Первой оперой Моцарта, которой я дирижировал за пределами Англии, было “Милосердие Тита”; в 1984 году в Бонне задумали совершенно новую постановку, и нам дали целый месяц – неслыханная щедрость! – чтобы мы могли досконально познакомиться с освещением, рассмотреть декорации, костюмы, ну и, конечно, нескончаемо репетировать с оркестром. С режиссером, Марией Франческой Сичилиани, я познакомился еще раньше. При первой встрече она меня испугала: я увидел даму, обладающую всеми качествами, которые кажутся мне отталкивающими в представительницах ее пола. Она беспрерывно курила, была напориста, красила волосы и носила кожаные брюки. Но когда я увидел, как она работает – роли надо было создавать с нуля, – брюки я для начала простил ей. Потом вовсе перестал обращать внимание на внешние детали; я восхищался ее работой, и мы стали добрыми друзьями. Тот рождественский месяц в Бонне в 1984 году стал важной вехой на моем пути к миру оперы. У меня нет возможности описывать работу над постановкой в подробностях, но это был огромный труд. Действие оперы происходило не в Древнем Риме и не в наши дни, как это сейчас модно, а во времена ее премьеры в Праге – так решила Мария Франческа.
“Милосердие Тита” удивительное произведение, несравненное искусство Моцарта передавать накал страстей нашло в нем наивысшее выражение. Самые трагические сцены написаны в мажоре (во всей опере вы не найдете минорного пассажа) и так, чтобы ни в коем случае не шокировать аристократические салоны того времени. Стремление к высокой цели, милосердие, мудрость, отвага и в то же время блеск остроумия, озорство, изящество в сочетании с глубоким чувством трагедии – великий дар Моцарта, самого чистого и высоконравственного среди всех светских композиторов.

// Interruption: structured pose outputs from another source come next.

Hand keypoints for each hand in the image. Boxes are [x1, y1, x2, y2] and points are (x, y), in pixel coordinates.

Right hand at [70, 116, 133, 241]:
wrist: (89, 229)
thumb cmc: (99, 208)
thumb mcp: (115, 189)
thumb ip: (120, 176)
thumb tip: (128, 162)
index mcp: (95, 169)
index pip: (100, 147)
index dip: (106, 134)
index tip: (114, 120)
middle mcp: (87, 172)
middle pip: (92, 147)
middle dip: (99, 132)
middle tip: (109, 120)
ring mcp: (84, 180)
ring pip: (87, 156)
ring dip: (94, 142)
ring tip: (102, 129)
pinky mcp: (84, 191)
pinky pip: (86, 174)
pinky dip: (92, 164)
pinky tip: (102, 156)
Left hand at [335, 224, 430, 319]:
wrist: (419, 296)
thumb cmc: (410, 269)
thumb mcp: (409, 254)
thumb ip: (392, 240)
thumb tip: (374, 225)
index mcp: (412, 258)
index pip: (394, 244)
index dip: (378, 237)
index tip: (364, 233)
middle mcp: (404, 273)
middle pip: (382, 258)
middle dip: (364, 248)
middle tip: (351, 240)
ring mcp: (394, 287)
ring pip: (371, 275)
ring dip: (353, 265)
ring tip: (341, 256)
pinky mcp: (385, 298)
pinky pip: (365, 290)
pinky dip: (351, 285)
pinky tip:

Один очень хороший австралийский пианист, выпускник Массачусетского технологического института, создал теорию – так называемую теорию последовательности, – в которой изучает реакцию человека на то или иное музыкальное произведение при помощи устройства, напоминающего старый добрый аппарат Морзе. Самое удивительное, что он получает характерные схожие результаты от прослушивания музыки разного содержания. Он установил, что существует определенная природная последовательность эмоций. Сначала вы испытываете негативные эмоции, ненависть, желание разрушать, честолюбие, безрассудную страсть, любовь, и в конце концов приходит спокойствие. Когда вы слушаете оперу или мессу Баха, вас словно пропускают через мясорубку. Библейский рассказ о жизни Христа вызывает у вас все чувства, какие только человек может испытать: жалость, сознание вины, греховности, желание причинить боль, оскорбить, любовь, ненависть. А потом у вас в душе наступает гармония, потому что вы истратили и выплеснули все чувства, произошло что-то вроде эмоционального очищения. Это и есть цель искусства, в особенности музыки, драмы и оперы: дать нам возможность что-то пережить и осмыслить переживание.